Treasurer Scott Morrison’s plan is to have just three tax rates by 2024, with 94% of workers earning between $41,000 and $200,000 paying 32.5% tax on their income.
The passing of the legislation means that most will be paying less tax from July 1 when the threshold of the 32.5% tax bracket will shift to $90,000 from $87,000.
This will provide a tax cut of up to $135 a year to 3 million people and will prevent about 200,000 people from facing a marginal tax rate of 37%.
The top bracket of the 32.5% rate will then be further increased to $120,000 from $90,000 from July 2022, a saving of up to $1350 a year.
That change is projected to prevent about 1.8 million people moving to a higher marginal tax rate of 37% in 2022–23.
A new, non-refundable tax offset will provide tax relief of up to $530 to low and middle income earners from the financial year starting next month.

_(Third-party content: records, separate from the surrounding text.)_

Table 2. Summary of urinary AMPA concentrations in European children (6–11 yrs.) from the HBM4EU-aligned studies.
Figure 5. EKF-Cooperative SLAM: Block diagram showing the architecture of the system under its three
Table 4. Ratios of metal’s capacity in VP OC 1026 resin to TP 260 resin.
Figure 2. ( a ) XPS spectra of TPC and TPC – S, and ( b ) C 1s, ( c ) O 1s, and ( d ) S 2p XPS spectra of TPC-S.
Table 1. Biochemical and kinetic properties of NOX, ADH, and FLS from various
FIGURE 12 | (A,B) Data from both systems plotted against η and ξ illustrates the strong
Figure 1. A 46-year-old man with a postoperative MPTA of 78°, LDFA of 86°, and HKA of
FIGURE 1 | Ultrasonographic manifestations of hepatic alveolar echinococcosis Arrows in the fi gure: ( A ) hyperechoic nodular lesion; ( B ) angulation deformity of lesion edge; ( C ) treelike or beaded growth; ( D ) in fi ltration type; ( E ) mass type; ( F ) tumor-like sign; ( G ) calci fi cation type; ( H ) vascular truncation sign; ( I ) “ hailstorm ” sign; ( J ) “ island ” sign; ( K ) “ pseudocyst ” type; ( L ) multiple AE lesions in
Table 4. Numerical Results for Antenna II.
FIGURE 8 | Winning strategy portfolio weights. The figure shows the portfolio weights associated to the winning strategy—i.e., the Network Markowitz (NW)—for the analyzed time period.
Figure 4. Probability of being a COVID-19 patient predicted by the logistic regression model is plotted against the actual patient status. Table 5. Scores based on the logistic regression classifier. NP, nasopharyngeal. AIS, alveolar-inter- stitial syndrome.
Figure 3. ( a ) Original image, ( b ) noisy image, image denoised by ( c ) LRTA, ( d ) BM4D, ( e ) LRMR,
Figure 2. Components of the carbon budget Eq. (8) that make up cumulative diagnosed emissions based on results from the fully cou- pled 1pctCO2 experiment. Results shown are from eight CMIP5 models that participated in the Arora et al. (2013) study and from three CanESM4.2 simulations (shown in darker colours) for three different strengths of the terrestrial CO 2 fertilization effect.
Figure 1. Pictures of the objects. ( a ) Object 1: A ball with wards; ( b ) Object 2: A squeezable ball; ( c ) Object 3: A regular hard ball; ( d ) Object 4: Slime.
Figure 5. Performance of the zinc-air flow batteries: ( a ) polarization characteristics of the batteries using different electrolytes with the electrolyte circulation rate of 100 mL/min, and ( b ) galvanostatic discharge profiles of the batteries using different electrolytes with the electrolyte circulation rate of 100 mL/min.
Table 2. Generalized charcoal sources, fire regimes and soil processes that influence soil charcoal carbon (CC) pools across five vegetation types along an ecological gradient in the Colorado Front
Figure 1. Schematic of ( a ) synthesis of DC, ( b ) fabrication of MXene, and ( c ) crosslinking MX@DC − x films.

The offset will be a lump sum given at tax return time each year.
Here’s how the tax thresholds change from July 1, according to the federal budget papers:
From July 1, someone earning:
- $22,000 a year will pay $200 less tax,
- $40,000 a year will pay $290 less tax,
- $50,000 a year will pay $530 less tax.
And those on the average wage of about $84,600 would pay $530 less tax.